## What this task involves
Arrange the record lines below as a numbered list, starting at the line containing "left hip: (329, 415, 1)" and ending at the line containing "left ankle: (349, 443, 26)", with both of those lines included. Leave out any blank lines.

## Data
▼
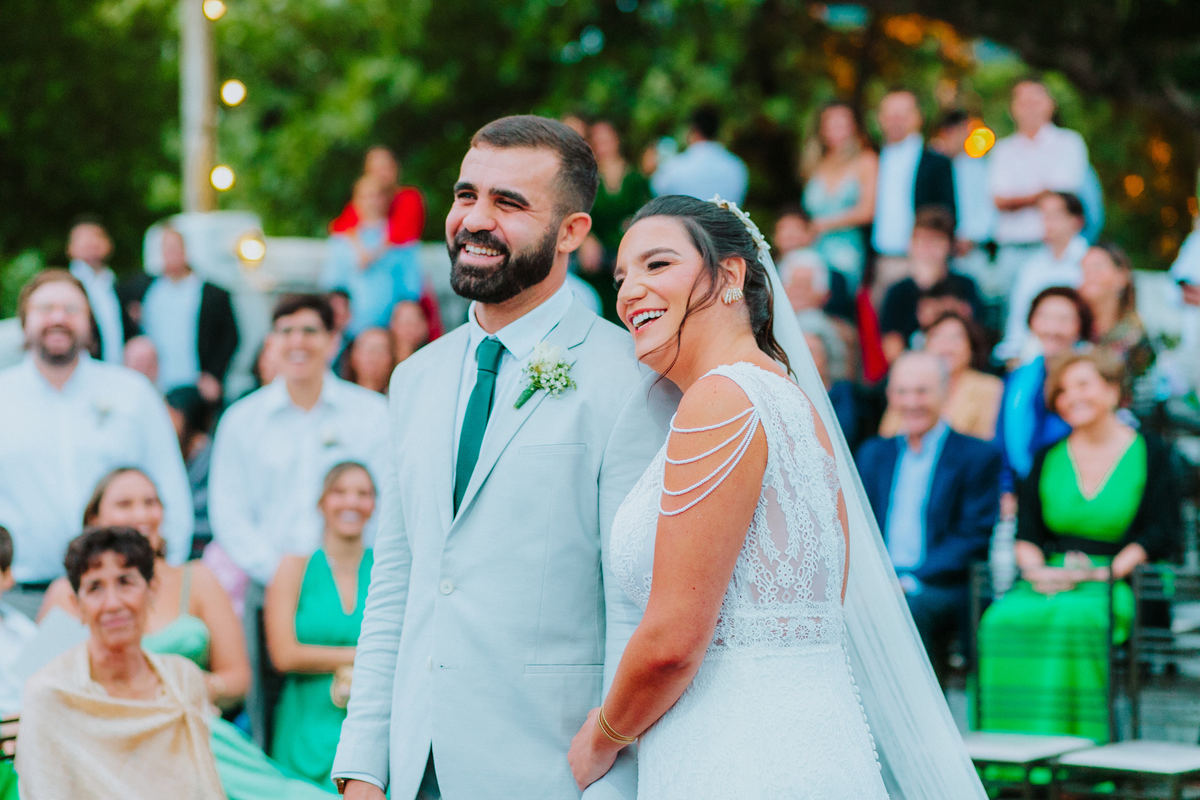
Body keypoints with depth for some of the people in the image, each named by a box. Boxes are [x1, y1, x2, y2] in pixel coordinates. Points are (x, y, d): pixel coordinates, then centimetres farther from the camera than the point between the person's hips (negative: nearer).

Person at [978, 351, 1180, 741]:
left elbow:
▲
▼
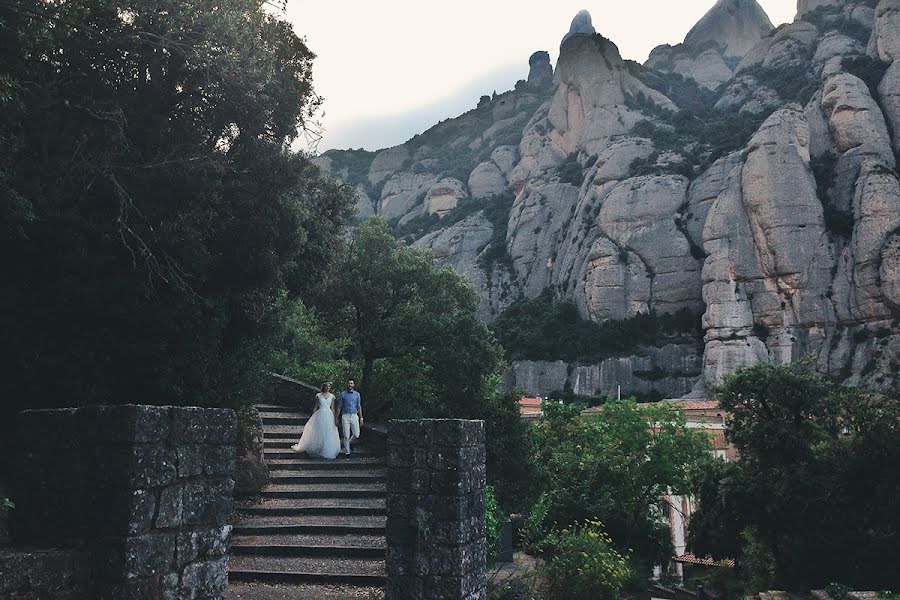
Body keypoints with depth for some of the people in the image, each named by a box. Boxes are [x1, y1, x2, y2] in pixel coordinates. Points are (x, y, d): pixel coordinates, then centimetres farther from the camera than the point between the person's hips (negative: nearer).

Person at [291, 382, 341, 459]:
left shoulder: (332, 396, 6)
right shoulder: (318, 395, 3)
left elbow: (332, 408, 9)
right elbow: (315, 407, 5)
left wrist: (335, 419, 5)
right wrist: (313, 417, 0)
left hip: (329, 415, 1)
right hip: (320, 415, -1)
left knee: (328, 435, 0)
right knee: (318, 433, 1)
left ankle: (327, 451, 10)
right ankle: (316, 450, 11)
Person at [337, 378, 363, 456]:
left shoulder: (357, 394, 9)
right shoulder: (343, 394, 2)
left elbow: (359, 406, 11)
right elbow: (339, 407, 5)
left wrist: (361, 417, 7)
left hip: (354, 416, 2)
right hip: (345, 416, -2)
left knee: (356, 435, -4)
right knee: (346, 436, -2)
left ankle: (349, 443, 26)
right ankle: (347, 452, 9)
▲
▼
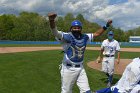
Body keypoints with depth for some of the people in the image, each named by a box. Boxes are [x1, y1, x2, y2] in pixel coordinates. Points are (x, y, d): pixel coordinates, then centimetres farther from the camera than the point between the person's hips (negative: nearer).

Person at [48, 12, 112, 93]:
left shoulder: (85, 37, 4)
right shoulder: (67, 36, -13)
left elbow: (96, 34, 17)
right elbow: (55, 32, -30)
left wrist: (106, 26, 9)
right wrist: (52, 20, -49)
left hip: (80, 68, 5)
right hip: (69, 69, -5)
▲
## Task response
1. left hip: (329, 415, 1)
2. right hip: (320, 415, -1)
3. left knee: (328, 435, 0)
4. right knee: (318, 433, 1)
5. left ankle: (327, 451, 10)
6. right ankle: (316, 450, 11)
7. Person at [337, 378, 363, 456]:
8. left shoulder: (357, 394, 9)
9. right shoulder: (343, 394, 2)
10. left elbow: (359, 406, 11)
11. right elbow: (339, 407, 5)
12. left wrist: (361, 417, 7)
13. left hip: (354, 416, 2)
14. right hip: (345, 416, -2)
15. left knee: (356, 435, -4)
16. right knee: (346, 436, -2)
17. left ankle: (349, 443, 26)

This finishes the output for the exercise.